Statistical analysis
The data were analyzed with repeated measures ANOVA followed by a Student–Newman–Kuels post hoc test to determine differences between specific treatments. Differences with a 2-tailed P value of less than .05 were considered statistically significant.
Results
Baseline characteristics
Table 1 presents the baseline characteristics of participants. The average age was 54 years (range 42 to 72 years). There were 12 men and 10 women. Thirteen subjects had comorbid conditions (9 hypertension, 4 type 2 diabetes, 1 hepatitis C, 2 coronary artery disease, and 2 tobacco use).
TABLE 1
BASELINE CHARACTERISTICS OF STUDY PARTICIPANTS
| Characteristic | Number |
|---|---|
| Male / female | 12 / 10 |
| Comorbidity | |
| Hypertension | 9 |
| Type 2 diabetes mellitus | 4 |
| Hepatitis C | 1 |
| Coronary artery disease | 2 |
| Smoking | 2 |
| Mean age in years (range) | 54 (42–72) |
Cholesterol reduction
Results for LDL-C, HDL-C, triglycerides, TC, TC/HDL-C ratio, and aspartate aminotransferase (AST) are summarized in Table 2. LDL levels fell 43% and 22%, respectively, on daily and weekly dosing; HDL-C levels were essentially unchanged; triglycerides fell 20% and 10%; TC, 33% and 16%; TC/HDL-C, 31% and 17%; and AST, 0% and 21%.
TABLE 2
RESPONSE OF LIPID PARAMETERS TO DAILY AND WEEKLY DOSING WITH ATORVASTATIN
| Pretreatment | 10 mg Daily | 20 mg Weekly | |
|---|---|---|---|
| LDL-C mg/dL | 178 | 101 *† | 138 * |
| HDL-C mg/dL | 46 | 46 | 48 |
| Triglycerides mg/dL | 174 | 139 * | 157 * |
| Total cholesterol mg/dL | 259 | 175 *† | 218 * |
| Total cholesterol/HDL-C ratio | 5.8 | 4.0 *† | 4.8 * |
| AST U/L | 28 | 28 | 22 |
| * P < .05 vs pretreatment. | |||
| † P < .05 vs 20 mg weekly. | |||
| Conversion factors: | |||
| LDL-C, HDL-C, TC: (mg/dL) x (.026) = SI mmol/L | |||
| Triglycerides: (mg/dL) x (.011) = SI mmol/L | |||
| AST denotes aspartate aminotransferase; HDL-C, high-density lipoprotein cholesterol; LDL-C, low-density lipoprotein cholesterol; SI, Système Internationale. | |||
Adverse reactions
The only reported adverse reaction from doubling the dose of atorvastatin was headache in the patient who dropped out for that reason.
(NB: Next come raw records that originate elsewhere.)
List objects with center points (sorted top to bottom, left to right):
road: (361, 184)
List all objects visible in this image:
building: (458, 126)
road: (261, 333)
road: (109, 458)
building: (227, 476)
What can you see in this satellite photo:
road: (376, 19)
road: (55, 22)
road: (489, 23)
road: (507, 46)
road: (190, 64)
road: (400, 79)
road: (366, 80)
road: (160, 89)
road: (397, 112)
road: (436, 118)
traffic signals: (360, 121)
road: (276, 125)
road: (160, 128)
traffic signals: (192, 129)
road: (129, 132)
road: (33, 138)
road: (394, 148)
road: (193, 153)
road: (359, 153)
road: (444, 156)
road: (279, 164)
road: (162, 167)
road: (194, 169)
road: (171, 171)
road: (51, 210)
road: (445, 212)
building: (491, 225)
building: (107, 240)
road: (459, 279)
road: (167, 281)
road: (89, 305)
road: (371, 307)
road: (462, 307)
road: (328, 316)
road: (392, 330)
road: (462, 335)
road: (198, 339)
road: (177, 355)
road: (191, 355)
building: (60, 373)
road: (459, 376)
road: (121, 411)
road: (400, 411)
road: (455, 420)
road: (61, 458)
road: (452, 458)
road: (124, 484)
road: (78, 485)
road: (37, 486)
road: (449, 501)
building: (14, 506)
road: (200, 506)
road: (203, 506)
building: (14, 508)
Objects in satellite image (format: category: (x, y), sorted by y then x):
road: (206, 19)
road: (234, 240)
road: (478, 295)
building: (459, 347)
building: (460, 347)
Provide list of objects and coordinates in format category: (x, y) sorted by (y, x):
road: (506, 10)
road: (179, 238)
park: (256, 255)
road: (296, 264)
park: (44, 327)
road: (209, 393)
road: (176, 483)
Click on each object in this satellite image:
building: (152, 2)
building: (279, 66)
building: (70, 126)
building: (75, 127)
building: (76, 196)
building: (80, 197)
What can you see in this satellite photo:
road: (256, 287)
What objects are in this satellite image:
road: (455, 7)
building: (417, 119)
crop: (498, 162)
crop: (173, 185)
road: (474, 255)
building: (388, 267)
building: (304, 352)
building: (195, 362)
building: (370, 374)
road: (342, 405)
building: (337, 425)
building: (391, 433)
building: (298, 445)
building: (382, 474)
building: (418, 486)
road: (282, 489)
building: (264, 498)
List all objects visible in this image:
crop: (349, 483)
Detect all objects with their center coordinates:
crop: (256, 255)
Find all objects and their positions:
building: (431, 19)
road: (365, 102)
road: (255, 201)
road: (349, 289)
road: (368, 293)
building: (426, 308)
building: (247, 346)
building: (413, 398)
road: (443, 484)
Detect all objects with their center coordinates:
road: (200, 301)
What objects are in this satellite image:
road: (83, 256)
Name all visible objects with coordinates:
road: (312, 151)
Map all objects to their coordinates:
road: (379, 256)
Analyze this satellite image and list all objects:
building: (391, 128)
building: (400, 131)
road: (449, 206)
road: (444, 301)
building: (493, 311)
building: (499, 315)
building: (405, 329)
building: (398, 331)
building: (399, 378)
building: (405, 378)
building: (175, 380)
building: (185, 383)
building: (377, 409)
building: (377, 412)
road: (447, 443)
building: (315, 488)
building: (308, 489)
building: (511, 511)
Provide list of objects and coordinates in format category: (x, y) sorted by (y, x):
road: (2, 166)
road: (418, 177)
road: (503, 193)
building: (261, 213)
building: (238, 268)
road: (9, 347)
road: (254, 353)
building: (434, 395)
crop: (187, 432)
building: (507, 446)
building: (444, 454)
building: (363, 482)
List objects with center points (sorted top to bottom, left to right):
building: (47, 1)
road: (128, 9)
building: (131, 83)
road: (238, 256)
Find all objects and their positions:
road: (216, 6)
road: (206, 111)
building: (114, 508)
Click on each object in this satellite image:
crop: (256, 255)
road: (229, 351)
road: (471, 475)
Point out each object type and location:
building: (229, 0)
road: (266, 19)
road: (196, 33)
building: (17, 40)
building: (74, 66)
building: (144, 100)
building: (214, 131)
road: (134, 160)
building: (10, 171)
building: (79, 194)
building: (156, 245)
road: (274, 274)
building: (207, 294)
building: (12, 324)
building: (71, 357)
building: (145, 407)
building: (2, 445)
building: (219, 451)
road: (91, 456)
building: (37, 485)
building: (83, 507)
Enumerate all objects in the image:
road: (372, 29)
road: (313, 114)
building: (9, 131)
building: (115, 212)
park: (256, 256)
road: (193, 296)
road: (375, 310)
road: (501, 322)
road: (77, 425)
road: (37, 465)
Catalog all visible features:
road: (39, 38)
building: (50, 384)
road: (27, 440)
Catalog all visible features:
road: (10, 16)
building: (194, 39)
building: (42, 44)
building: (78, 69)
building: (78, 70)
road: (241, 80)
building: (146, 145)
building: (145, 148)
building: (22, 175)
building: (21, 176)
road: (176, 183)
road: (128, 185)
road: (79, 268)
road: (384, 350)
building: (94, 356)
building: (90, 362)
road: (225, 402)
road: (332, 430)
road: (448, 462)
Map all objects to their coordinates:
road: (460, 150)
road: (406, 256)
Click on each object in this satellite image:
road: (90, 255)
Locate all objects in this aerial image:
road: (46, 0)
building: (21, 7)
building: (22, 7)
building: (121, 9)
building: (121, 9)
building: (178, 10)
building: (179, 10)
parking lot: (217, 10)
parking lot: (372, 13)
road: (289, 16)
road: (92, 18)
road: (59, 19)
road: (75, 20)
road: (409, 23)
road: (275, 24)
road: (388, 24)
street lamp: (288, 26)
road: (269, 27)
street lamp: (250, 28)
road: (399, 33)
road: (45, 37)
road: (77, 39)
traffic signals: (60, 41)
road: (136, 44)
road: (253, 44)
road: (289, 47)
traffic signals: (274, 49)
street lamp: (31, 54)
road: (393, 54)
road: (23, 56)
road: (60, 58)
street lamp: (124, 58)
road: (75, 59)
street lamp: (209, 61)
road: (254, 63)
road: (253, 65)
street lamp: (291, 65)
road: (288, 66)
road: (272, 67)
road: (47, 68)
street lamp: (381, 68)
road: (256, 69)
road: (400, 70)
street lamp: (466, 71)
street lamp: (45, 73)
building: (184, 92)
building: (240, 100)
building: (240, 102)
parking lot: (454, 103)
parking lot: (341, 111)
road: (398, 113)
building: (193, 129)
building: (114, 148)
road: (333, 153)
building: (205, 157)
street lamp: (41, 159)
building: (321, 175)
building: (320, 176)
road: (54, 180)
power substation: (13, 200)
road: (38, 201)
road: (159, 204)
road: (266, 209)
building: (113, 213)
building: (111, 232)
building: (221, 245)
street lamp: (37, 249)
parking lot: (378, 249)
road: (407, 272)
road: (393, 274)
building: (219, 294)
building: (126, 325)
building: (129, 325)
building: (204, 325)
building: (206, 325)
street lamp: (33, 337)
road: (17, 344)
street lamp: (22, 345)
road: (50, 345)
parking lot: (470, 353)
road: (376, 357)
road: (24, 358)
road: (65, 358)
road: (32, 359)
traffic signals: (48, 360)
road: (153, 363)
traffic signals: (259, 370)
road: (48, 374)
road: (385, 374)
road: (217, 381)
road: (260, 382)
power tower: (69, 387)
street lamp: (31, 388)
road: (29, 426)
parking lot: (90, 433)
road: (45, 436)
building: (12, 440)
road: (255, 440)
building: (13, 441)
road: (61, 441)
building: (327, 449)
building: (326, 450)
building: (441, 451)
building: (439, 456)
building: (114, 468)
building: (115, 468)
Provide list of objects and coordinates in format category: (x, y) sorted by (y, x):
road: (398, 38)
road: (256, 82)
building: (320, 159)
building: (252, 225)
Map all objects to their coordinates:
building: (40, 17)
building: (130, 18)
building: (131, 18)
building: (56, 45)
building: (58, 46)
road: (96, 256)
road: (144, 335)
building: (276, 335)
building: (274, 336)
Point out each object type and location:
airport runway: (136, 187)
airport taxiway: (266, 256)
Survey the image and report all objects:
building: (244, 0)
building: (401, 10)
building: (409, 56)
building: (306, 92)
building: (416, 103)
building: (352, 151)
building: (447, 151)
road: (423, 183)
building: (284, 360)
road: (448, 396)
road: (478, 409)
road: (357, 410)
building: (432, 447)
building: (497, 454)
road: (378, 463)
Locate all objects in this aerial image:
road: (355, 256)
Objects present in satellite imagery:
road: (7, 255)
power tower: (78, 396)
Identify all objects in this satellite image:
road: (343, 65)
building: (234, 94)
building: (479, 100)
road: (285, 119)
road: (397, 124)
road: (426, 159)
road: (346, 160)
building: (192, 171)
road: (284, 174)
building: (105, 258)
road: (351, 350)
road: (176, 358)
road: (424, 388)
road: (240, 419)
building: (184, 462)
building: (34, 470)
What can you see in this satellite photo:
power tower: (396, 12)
No attempt was made to repeat the higher dose to see if this reaction was replicable. No subjects reported myalgias. The mean AST actually dropped on weekly dosing. One patient who had hepatitis C and was in clinical remission experienced a fall in pretreatment AST on daily dosing and a further reduction on weekly dosing.